◆ WHAT IS NEEDED
Exact reproduction of all the entries is required, without any of their pictures.

◆ DATA
*** Begin section ***

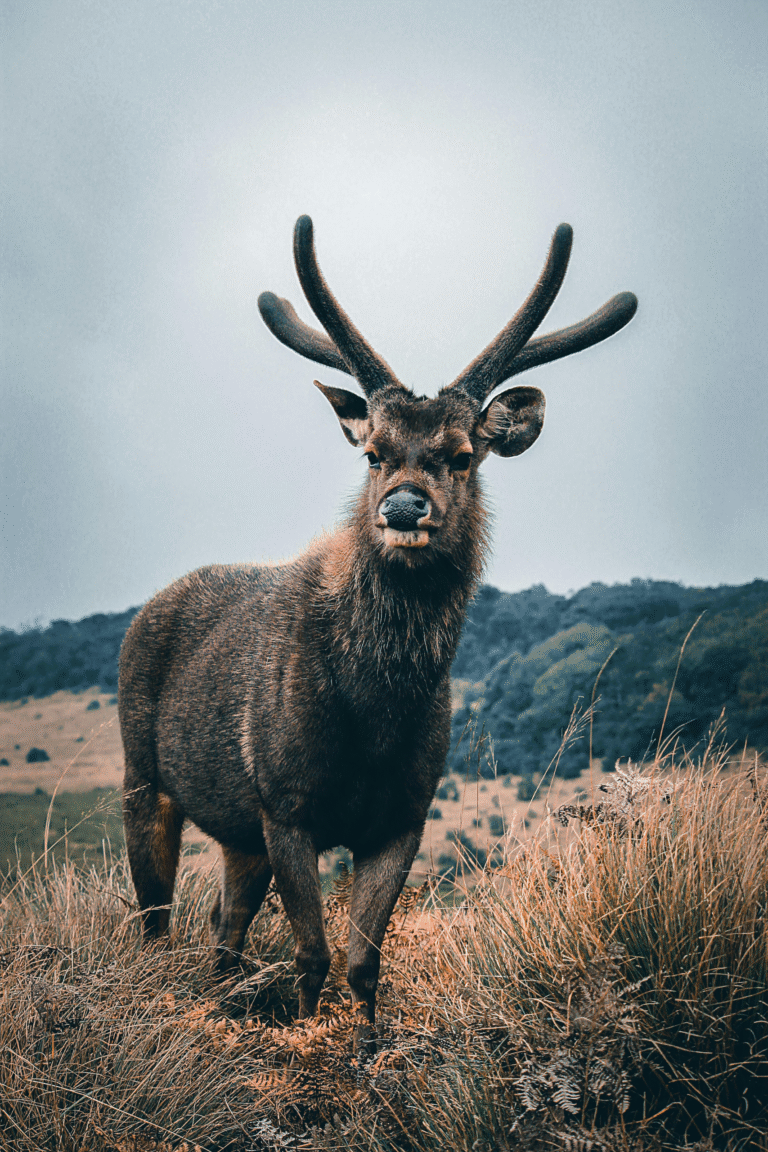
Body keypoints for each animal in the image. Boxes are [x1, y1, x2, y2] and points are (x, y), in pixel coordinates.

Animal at [118, 215, 637, 1045]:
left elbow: (364, 963)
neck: (374, 714)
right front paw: (305, 1048)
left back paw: (223, 999)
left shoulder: (402, 815)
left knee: (225, 928)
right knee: (156, 919)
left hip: (237, 831)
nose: (402, 507)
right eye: (372, 453)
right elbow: (313, 956)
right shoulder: (286, 802)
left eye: (462, 454)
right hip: (144, 775)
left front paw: (363, 1054)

*** End section ***

◆ SOLUTION TO THE EXERCISE
Body keypoints for each animal in the image. Boxes are [x1, y1, x2, y2] and points are (x, y), in pixel coordinates.

Animal at [118, 215, 637, 1045]:
left elbow: (364, 963)
neck: (374, 714)
right front paw: (305, 1048)
left back paw: (223, 999)
left shoulder: (402, 815)
left knee: (225, 928)
right knee: (156, 919)
left hip: (237, 831)
nose: (402, 507)
right eye: (372, 453)
right elbow: (313, 956)
right shoulder: (286, 802)
left eye: (462, 454)
right hip: (144, 775)
left front paw: (363, 1054)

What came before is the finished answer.